The retail industry has been battered by natural disasters in Queensland and a shocking Christmas, and will continue to remain weak during the first half of the year, but stronger employment and wages growth will ensure a stronger second half, a new Access Economics report argues.
The new report also claims that although the food and household goods sectors have been hit the most by frugal customers, these two sectors are also the most prepared for any growth.
“We see food improving because it’s been at such a low point during the last year. The significant scope of sales growth there is large,” Deloitte Access Economics partner David Rumbens says.
“More broadly, we see household goods as probably the key beneficiary to a lift in discretionary spending.”
The report says the natural disasters will have key effects for the retail sector – output losses from crops, mining and engineering will mean a weak GDP result for the March quarter. That will be coupled with increasing prices for fruit and vegetables.
Rumbens also points out the overall sentiment will reinforce the current consumer trend of caution towards any type of discretionary spending.
Access says these factors all mean the first half of the year will be tough for retailers – many will continue to discount, and the high Australian dollar means price deflation will be a big problem for some bigger companies.
“A key culprit is interest rates, which have now risen considerably from their emergency lows,
taking away a chunk of disposable income,” Access says.
“Scarred by the GFC, Australians are now a lot more cautious, with a large proportion of the boost to national income being saved instead of spent. Hence retail spending has been lacklustre at a time when income growth has been strong.”

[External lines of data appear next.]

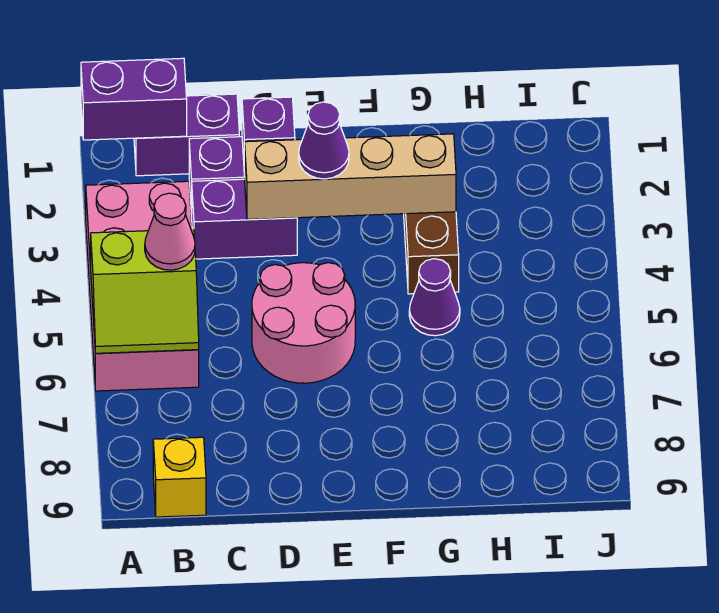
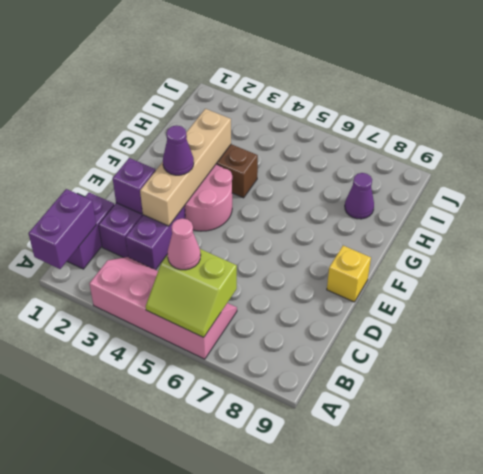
pink 2x4 brick [86,181,199,391] -> pink 2x4 slope [89,257,237,359]
lime 2x2 slope [91,229,199,353] -> lime 2x2 slope turned to [146,249,237,337]
yellow 1x1 brick [153,437,206,517] -> yellow 1x1 brick moved to [327,246,371,302]
pink 2x2 round brick [252,263,355,383] -> pink 2x2 round brick moved to [185,164,232,231]
purple 1x1 cone [409,259,460,336] -> purple 1x1 cone moved to [345,173,374,219]

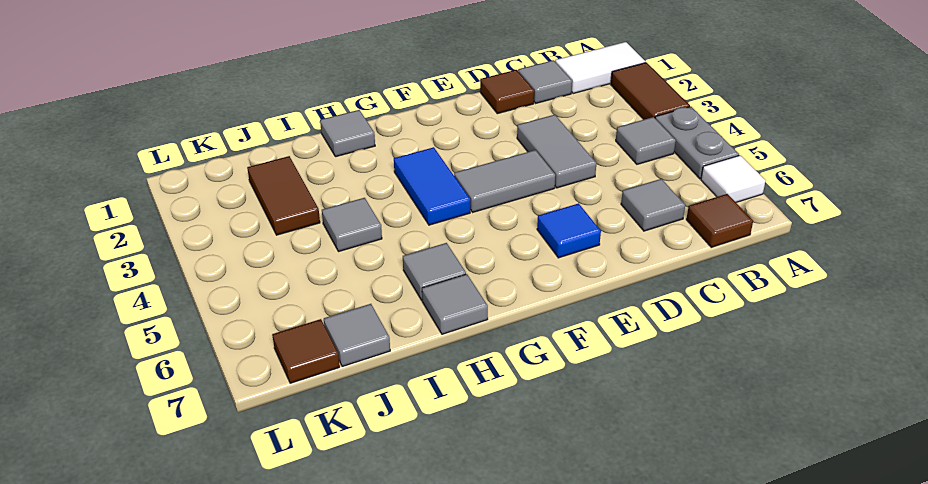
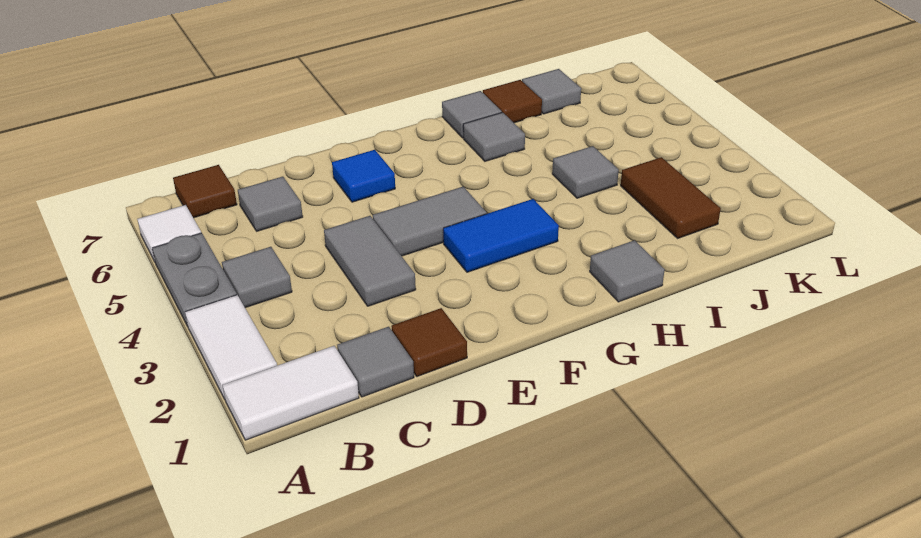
brown 1x2 tile [611,62,690,120] -> white 1x2 tile [185,295,277,399]
blue 1x2 tile [394,147,470,225] -> blue 1x2 tile turned to [443,199,559,272]
brown 1x1 tile [272,319,340,383] -> brown 1x1 tile moved to [483,80,542,123]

That trend culminated in poor Christmas sales – over the entire 2010 year, sales growth was just 1.1%.
“The other factor is the underlying trend,” Rumbens says, “that spending growth has not enhanced income growth, and so we’ve seen an increased savings rate”.

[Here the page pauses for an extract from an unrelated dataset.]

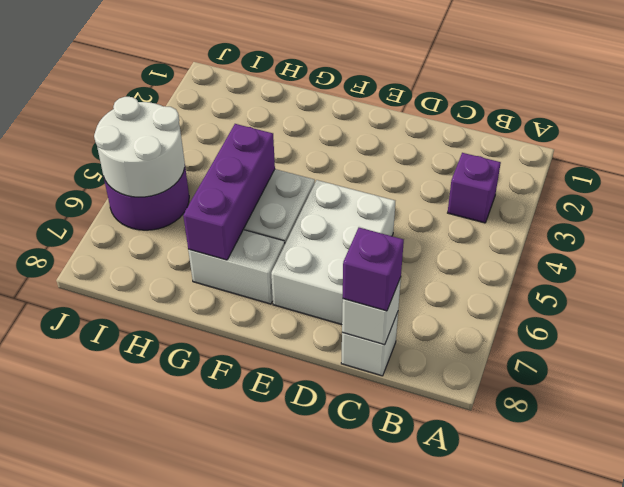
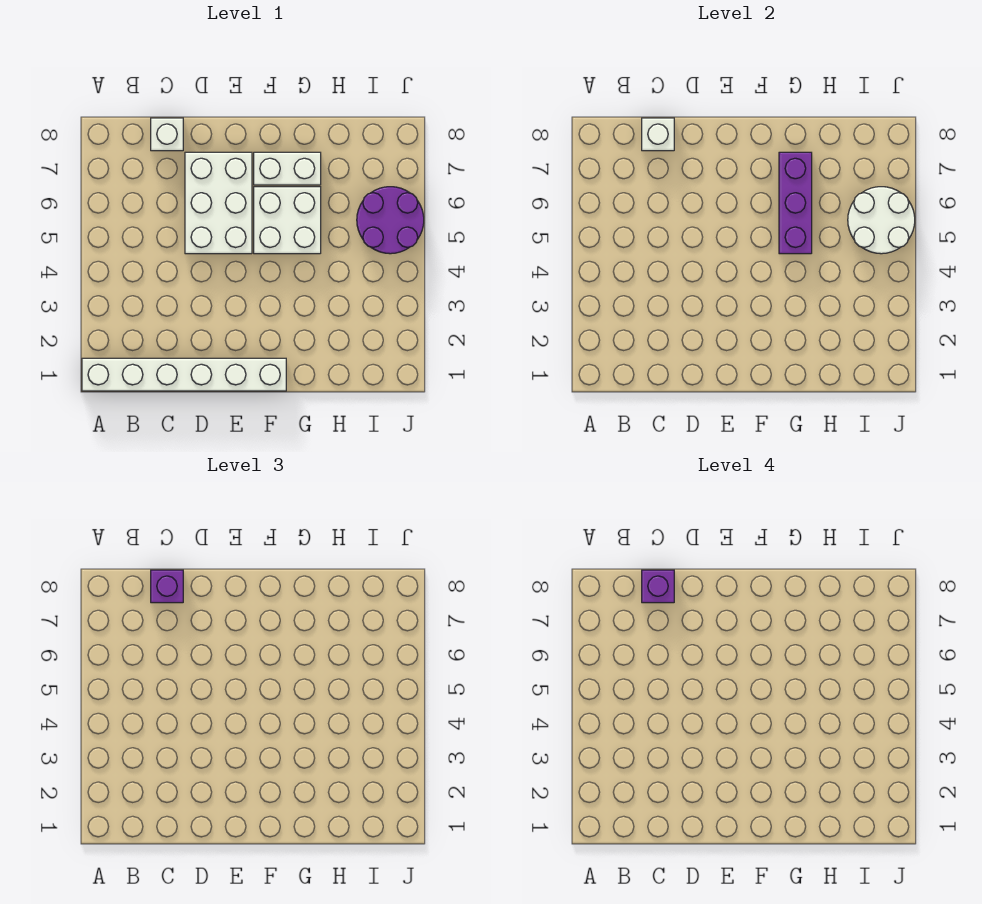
none -> white 1x6 brick [82,358,286,391]
purple 1x1 brick [448,153,501,223] -> purple 1x1 brick moved to [642,570,674,603]

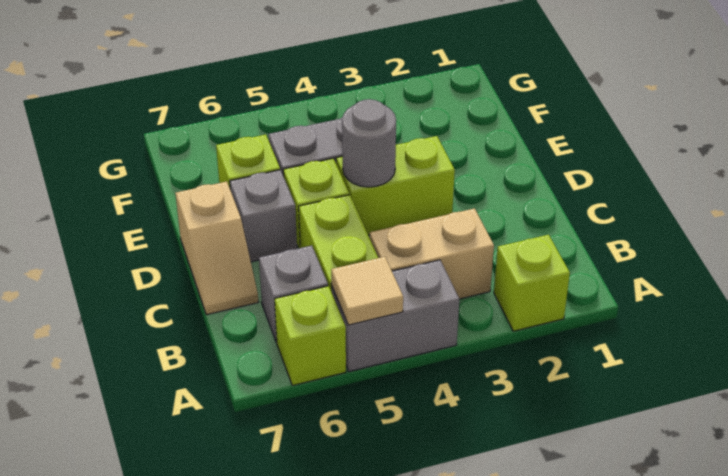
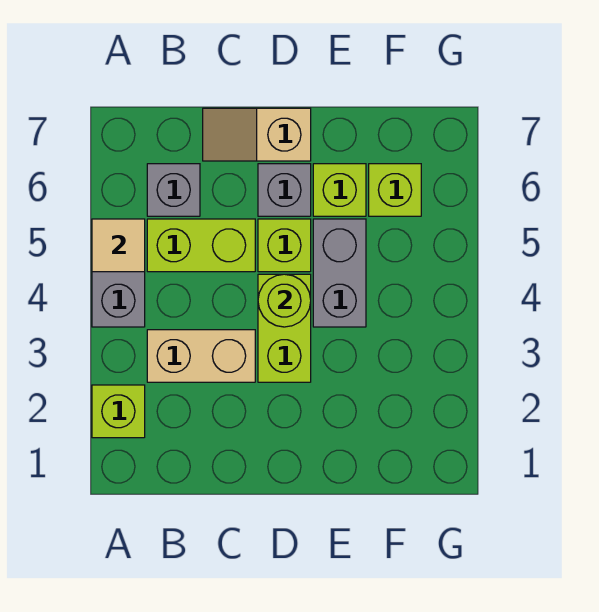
lime 1x1 brick [275,286,346,385] -> lime 1x1 brick moved to [369,164,421,216]
tan 1x2 brick [370,208,494,299] -> tan 1x2 brick turned to [147,330,255,382]
grey 1x1 round brick [342,99,396,187] -> lime 1x1 round brick [258,274,311,327]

However, the Access Economics report says this will change. With increased employment, (jobs growth was 3% in the year to January), higher wage pressures and a recovery from natural disasters in the north, consumers will be prepared to spend more.
“Income growth is pretty good, if consumers either maintain or drop their savings rate, that’ll mean spending growth is back in line more with income growth.”

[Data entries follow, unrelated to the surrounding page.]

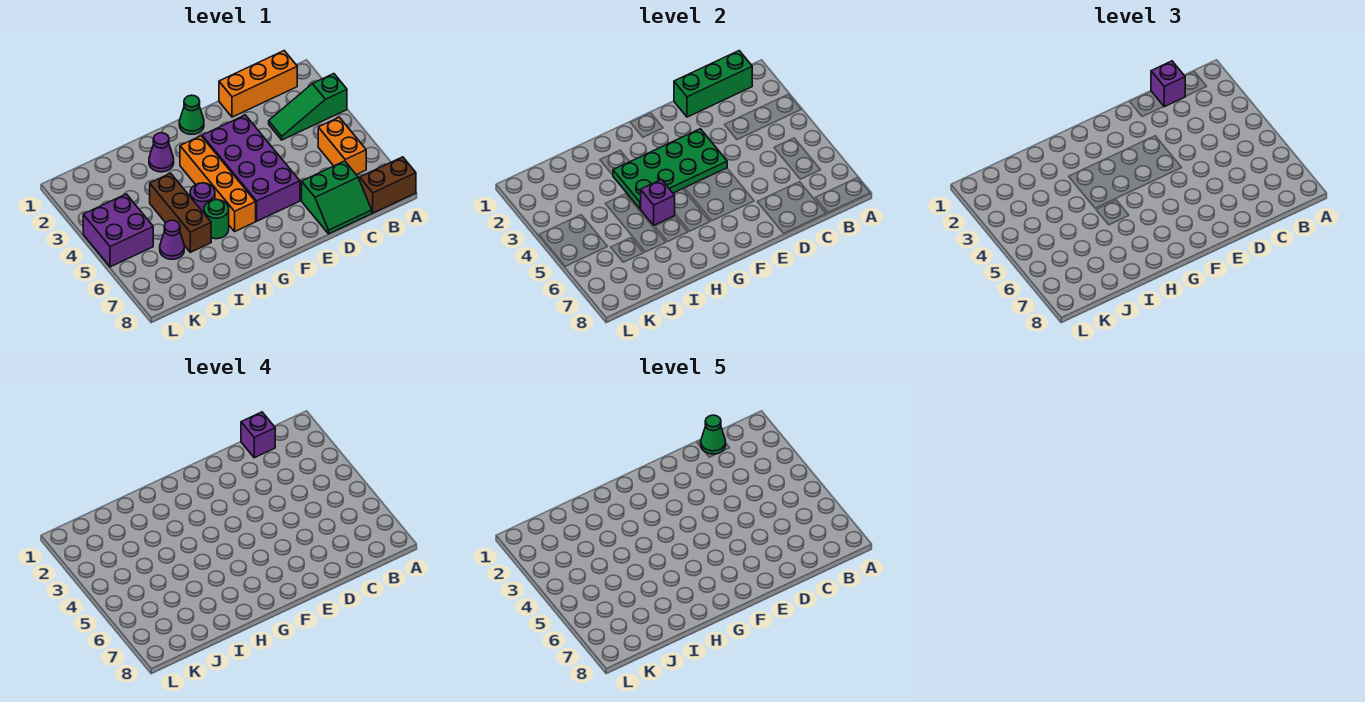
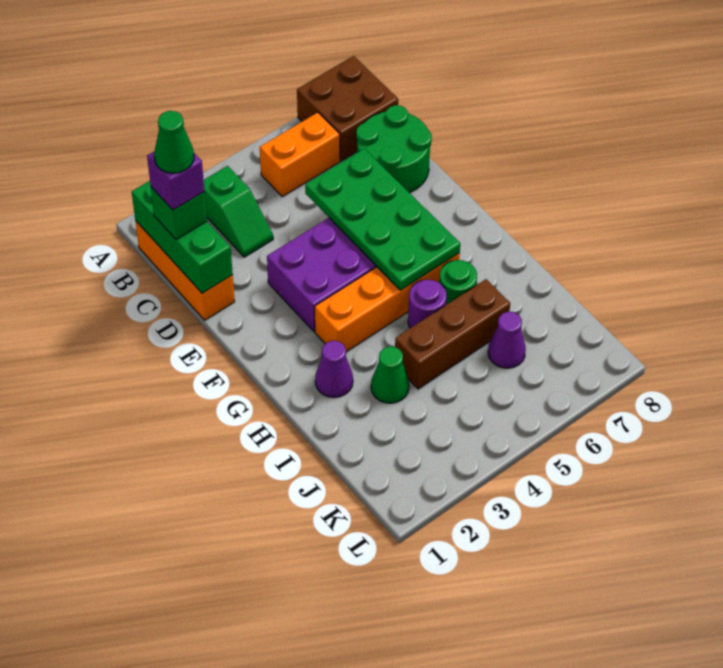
green 1x3 slope [269,74,347,140] -> green 1x2 slope [204,166,273,257]
brown 1x2 brick [360,157,416,213] -> brown 2x2 brick [297,56,398,161]
purple 1x1 brick [1151,61,1185,107] -> green 1x1 brick [151,187,207,239]
green 2x2 slope [302,161,372,234] -> green 2x2 round brick [356,105,432,193]
green 2x4 plate [613,129,727,209] -> green 2x4 plate moved to [305,149,460,290]
green 1x1 cone [179,95,204,134] -> green 1x1 cone moved to [371,346,409,403]
purple 1x1 brick [641,180,675,225] -> none
purple 2x2 brick [83,194,153,267] -> none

“It’s very much income growth that’s important, and what it does to the unemployment rate. If it drops to 4%, which we expect, then that will give consumers more confidence to lower their savings rate and spend more.”
Some sectors are set to benefit more than others – clothing retailing has suffered during the past year as unseasonable changes in weather have led to lower sales. But Access says a “more normal change of seasons” will ensure higher sales in the second half.
And while the construction industry means new home building activity is continuing to decline, Access says household goods sales rose by 3.1% during the December quarter, signalling a better performance in 2011-12 as discretionary income continues to rise.
Sales growth in that second quarter is expected to reach 4% in 2011-12, followed by 4.6% and 5.4% in the two following years.
But it is the food industry that will benefit the most this year, coming off of some truly disappointing lows. While sales may be slow even in the second half, as damage from the floods and cyclone impact prices, Access says the 2012-13 results will rise even higher to 2.5%, and then 3.6% in 2013-14.
Overall, by the end of 2011 Access expects retail sales growth to reach 3%.
Victoria is the state pinned as the “shining beacon” for retail, with sales performance at 4.3% over the past year – the next highest result was 1.5%.
Access says steady jobs growth, housing construction and solid real estate prices have helped discretionary spending, but also warns the high Australian dollar and rising interest rates may keep spending constrained.
That will also mean flat housing prices could have an impact on spending.
“In the past there has been a strong link between the savings rate and asset prices. So house prices have been important in allowing people to spend more of their income. But in the short-term we don’t see that as a huge factor, so we think house prices will pretty much stay in the sidelines,” Rumbens says.
There is another big fear – petrol prices. During the past two weeks prices have reached 29-month highs, mostly due to supply restrictions caused by turmoil in the Middle East.
Rumbens says prices are a factor, but not a major one. The impact will only be large if prices remain high over a period of months, not weeks.
It’s hard to know at this stage if petrol prices will be temporary or not. Oil prices are going up because of supply disruption. Underlying demand will remain strong. It’s important, but it’s not a make or break for retail spending.
If petrol prices go up a fair way in a short period of time it certainly does add up to other spending, but in terms of the overall consumer budget, petrol is still a reasonable small proportion.